HERA-Team / hera_qm

HERA Data Quality Metrics
MIT License
2 stars 2 forks source link

Make watershed smarter/more flexible #253

Open adampbeardsley opened 5 years ago

adampbeardsley commented 5 years ago

In prepping for IDR2.2, I've noticed quite a few situations like this: image There is a clear streak of contamination, but the channels right next to existing flags are below our "adjacent" threshold, while some beyond are above. We could simply have the watershed look farther out, say three pixels. Paul suggested a quick test, which seems promising:

radii = np.arange(-r, r + 1).tolist()
radii.remove(0)
for dx, dy in itertools.chain(itertools.product([0], radii), itertools.product(radii, [0])):
    <body of loop as is>

Results: image It's in the right direction, but I think ultimately there needs to be significant tuning. Alternatively, I suspect Mike W's match filter would catch this stuff pretty easily.

jsdillon commented 5 years ago

What radius did you use there?

Also, perhaps we want to consider larger radii in frequency than in time. And maybe we want some kind of "filling in" where if there are less than N bins between two flags in some dimension, we fill in flags.
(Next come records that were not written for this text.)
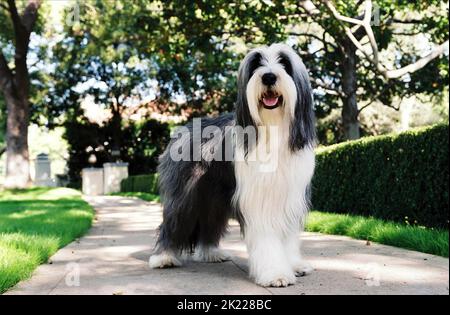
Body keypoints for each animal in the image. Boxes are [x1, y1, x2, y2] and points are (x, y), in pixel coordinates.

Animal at [149, 44, 314, 288]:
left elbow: (289, 237)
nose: (269, 76)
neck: (273, 129)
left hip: (213, 198)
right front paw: (275, 274)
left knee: (209, 221)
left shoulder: (289, 199)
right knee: (175, 220)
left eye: (285, 63)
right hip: (185, 194)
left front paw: (294, 265)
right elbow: (267, 239)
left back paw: (210, 253)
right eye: (256, 64)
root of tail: (186, 126)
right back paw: (163, 257)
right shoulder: (260, 202)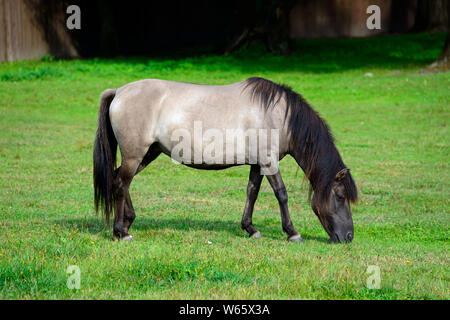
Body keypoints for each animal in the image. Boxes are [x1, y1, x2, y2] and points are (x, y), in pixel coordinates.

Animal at [92, 77, 358, 242]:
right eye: (340, 196)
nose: (348, 237)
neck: (278, 115)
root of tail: (119, 92)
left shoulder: (257, 164)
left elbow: (252, 192)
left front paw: (250, 229)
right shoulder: (269, 161)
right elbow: (281, 194)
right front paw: (292, 232)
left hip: (147, 153)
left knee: (118, 180)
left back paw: (127, 223)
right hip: (135, 155)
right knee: (120, 184)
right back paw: (121, 232)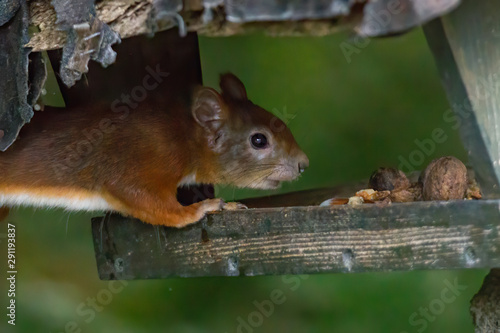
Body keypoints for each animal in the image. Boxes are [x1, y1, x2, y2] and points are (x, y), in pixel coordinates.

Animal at [0, 73, 308, 227]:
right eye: (259, 140)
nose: (303, 164)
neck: (183, 136)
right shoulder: (142, 155)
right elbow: (147, 201)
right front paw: (202, 209)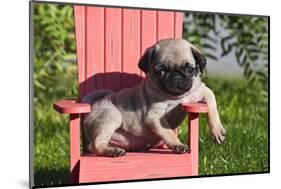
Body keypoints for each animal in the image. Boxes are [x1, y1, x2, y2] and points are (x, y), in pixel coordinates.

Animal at [81, 38, 225, 157]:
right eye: (161, 71)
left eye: (189, 69)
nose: (176, 77)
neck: (175, 98)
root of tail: (93, 106)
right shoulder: (155, 116)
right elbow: (168, 131)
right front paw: (177, 144)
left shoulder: (202, 91)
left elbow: (212, 105)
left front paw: (217, 130)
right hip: (110, 116)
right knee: (94, 145)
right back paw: (112, 151)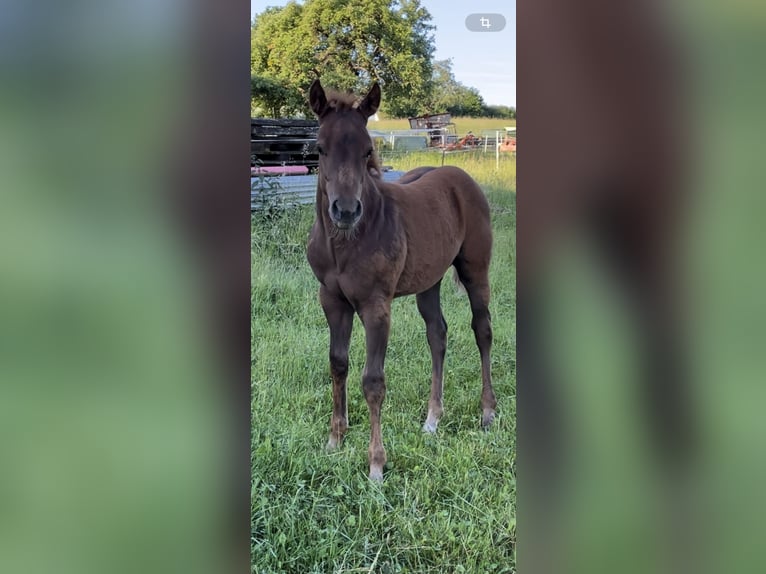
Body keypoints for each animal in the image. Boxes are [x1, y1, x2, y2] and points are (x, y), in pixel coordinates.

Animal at [306, 79, 496, 480]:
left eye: (367, 150)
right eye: (320, 148)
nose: (346, 211)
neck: (347, 242)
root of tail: (461, 177)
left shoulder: (376, 306)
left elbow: (373, 381)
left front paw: (376, 464)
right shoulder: (331, 301)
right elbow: (337, 364)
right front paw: (335, 440)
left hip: (476, 270)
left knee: (482, 330)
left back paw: (488, 411)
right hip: (429, 281)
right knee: (437, 334)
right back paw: (432, 419)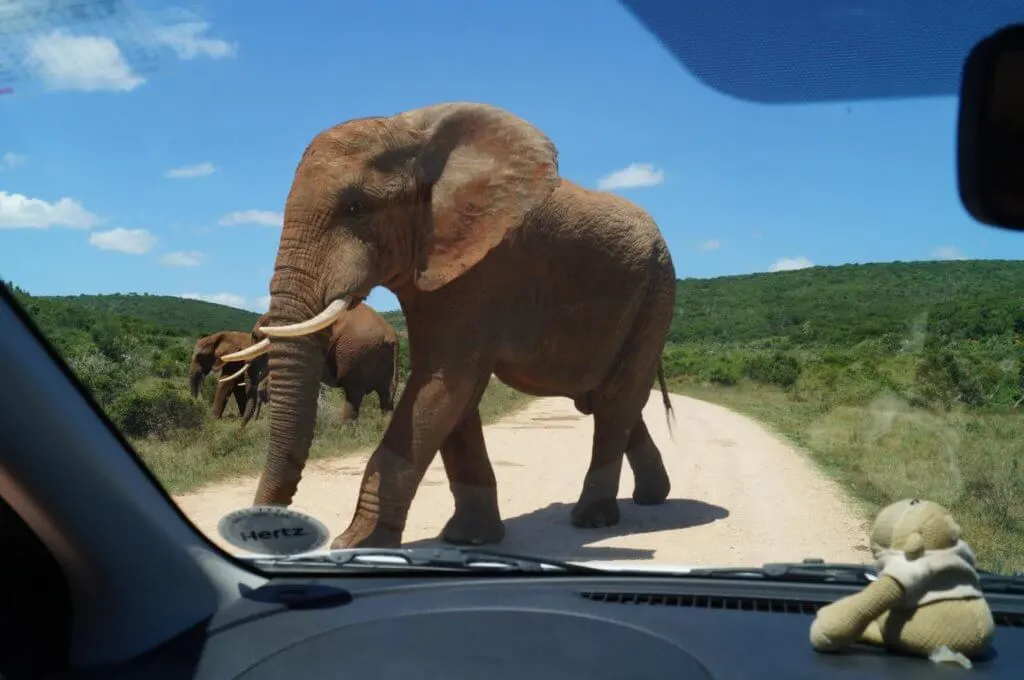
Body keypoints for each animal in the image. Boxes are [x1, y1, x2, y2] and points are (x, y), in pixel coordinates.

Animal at [228, 305, 399, 428]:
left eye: (255, 336)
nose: (240, 430)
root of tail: (391, 335)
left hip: (356, 353)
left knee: (354, 392)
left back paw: (344, 431)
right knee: (386, 396)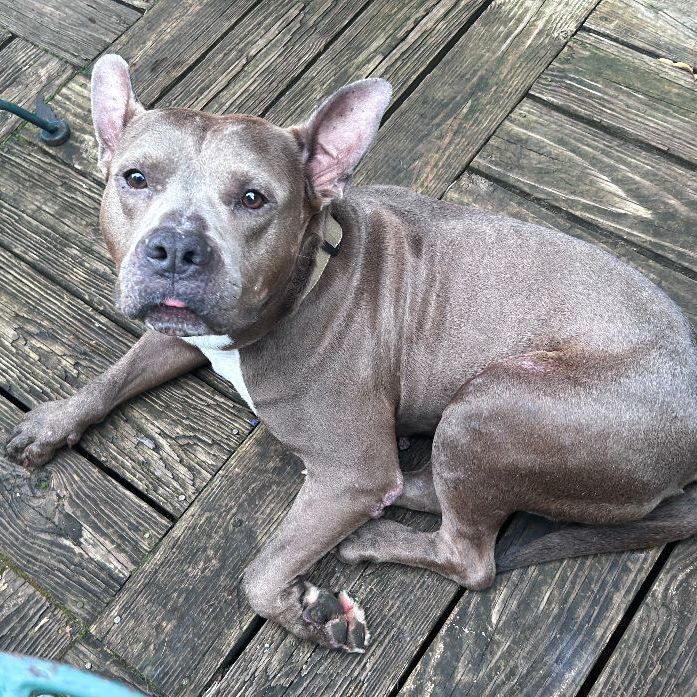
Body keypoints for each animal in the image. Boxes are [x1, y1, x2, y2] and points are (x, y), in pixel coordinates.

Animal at [5, 54, 696, 652]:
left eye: (253, 198)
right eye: (135, 178)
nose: (175, 248)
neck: (305, 280)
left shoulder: (353, 470)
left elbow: (259, 575)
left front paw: (309, 617)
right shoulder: (187, 332)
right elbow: (116, 373)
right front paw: (55, 420)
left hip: (491, 406)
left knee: (470, 556)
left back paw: (378, 535)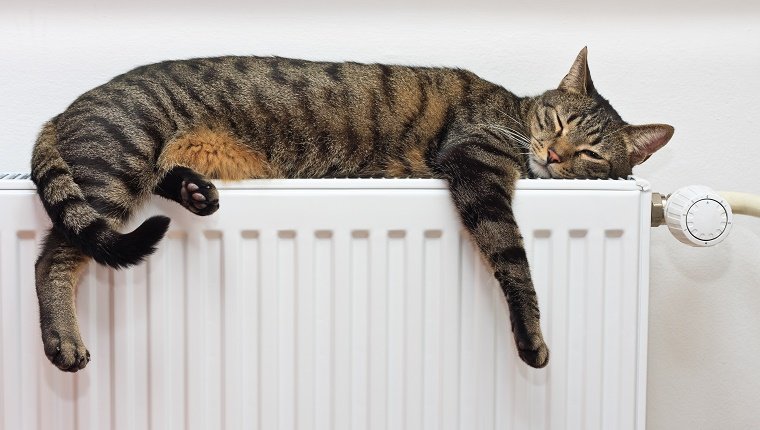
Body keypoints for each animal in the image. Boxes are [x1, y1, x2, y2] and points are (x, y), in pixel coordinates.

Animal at [29, 46, 672, 370]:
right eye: (558, 120)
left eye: (591, 152)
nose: (553, 154)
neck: (515, 116)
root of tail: (62, 111)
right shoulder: (477, 168)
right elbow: (514, 261)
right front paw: (532, 339)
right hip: (116, 168)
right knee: (52, 258)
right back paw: (63, 343)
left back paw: (193, 191)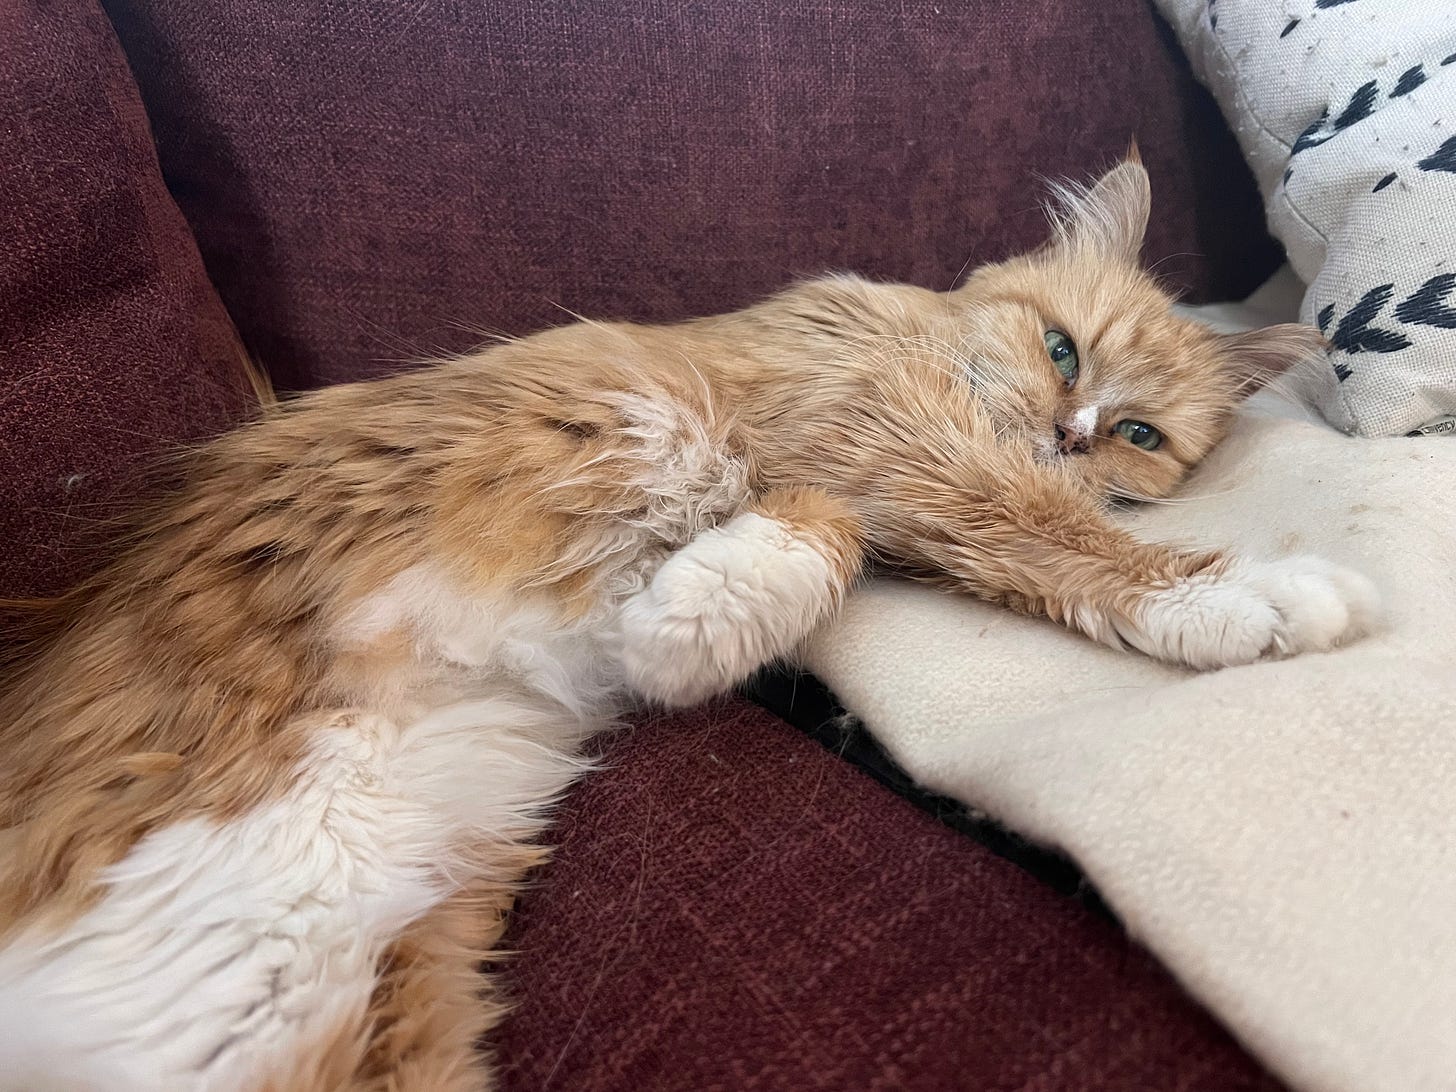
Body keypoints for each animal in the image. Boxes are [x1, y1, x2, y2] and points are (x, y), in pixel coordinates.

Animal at [0, 157, 1374, 1089]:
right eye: (1061, 351)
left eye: (1138, 434)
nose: (1069, 435)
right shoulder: (894, 446)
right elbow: (1055, 539)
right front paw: (1250, 595)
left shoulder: (860, 483)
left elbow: (798, 558)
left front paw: (686, 624)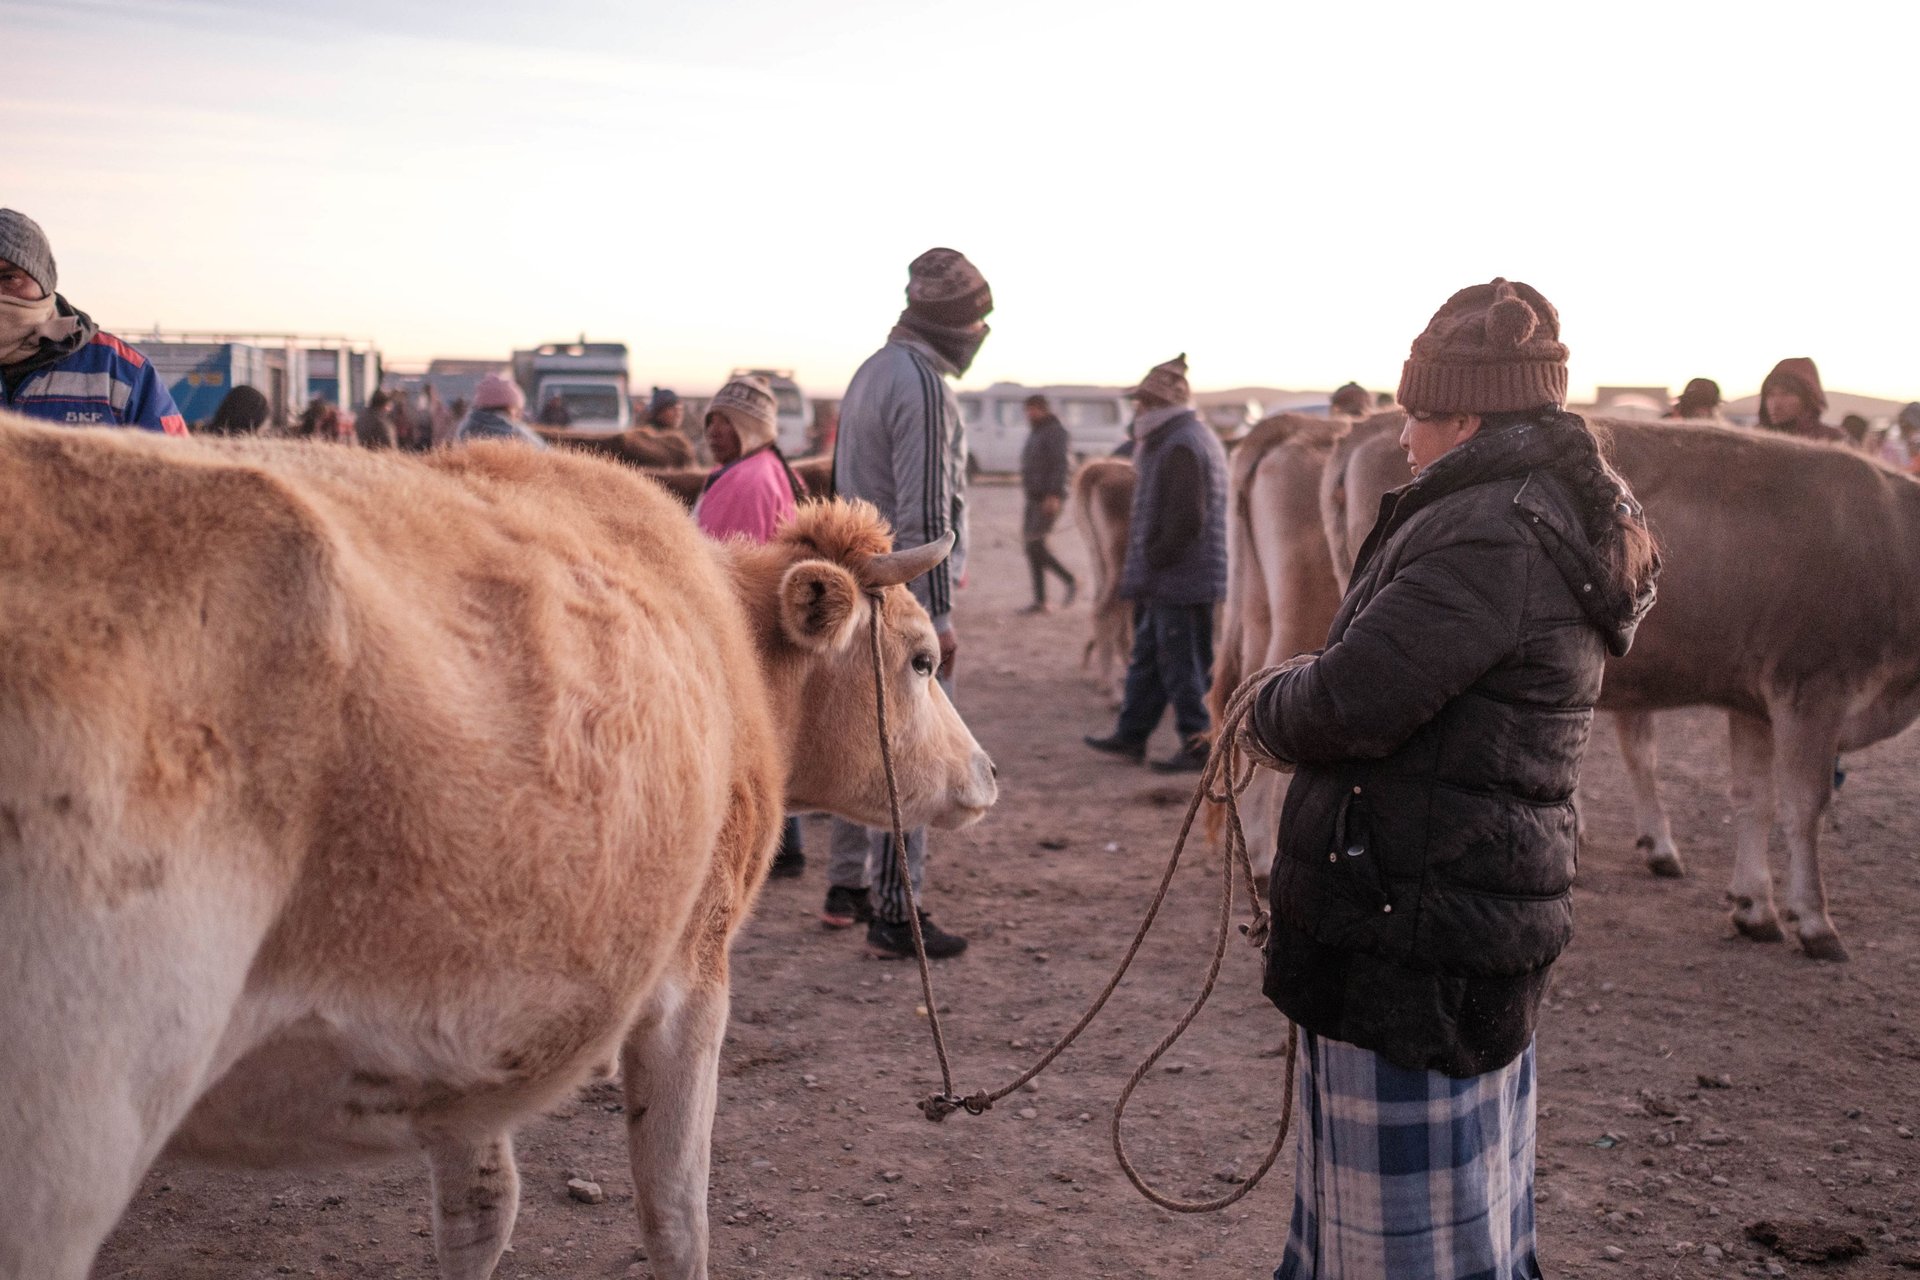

adampbeardsley commented 5 years ago

This was a radius of 3 pixels.

Yeah, would be interesting to set time/freq radii separately. And we talked a little about the filling in idea on slack. We agreed this would take some refactoring... and is likely a future project (hence the issue for now)

adampbeardsley commented 5 years ago

Note the example given actually isn't the best because it's trying to use the narrowband RFI to grab the more broadband feature. There are other cases (TODO: find them) where a pixel in the feature itself gets flagged, but we do not successfully flag the whole thing.

adampbeardsley commented 5 years ago

After @jsdillon's rewrite of the watershed #296 , I think this will be much more approachable.

jsdillon commented 5 years ago

Yeah, you just have to play around with changing the kernel.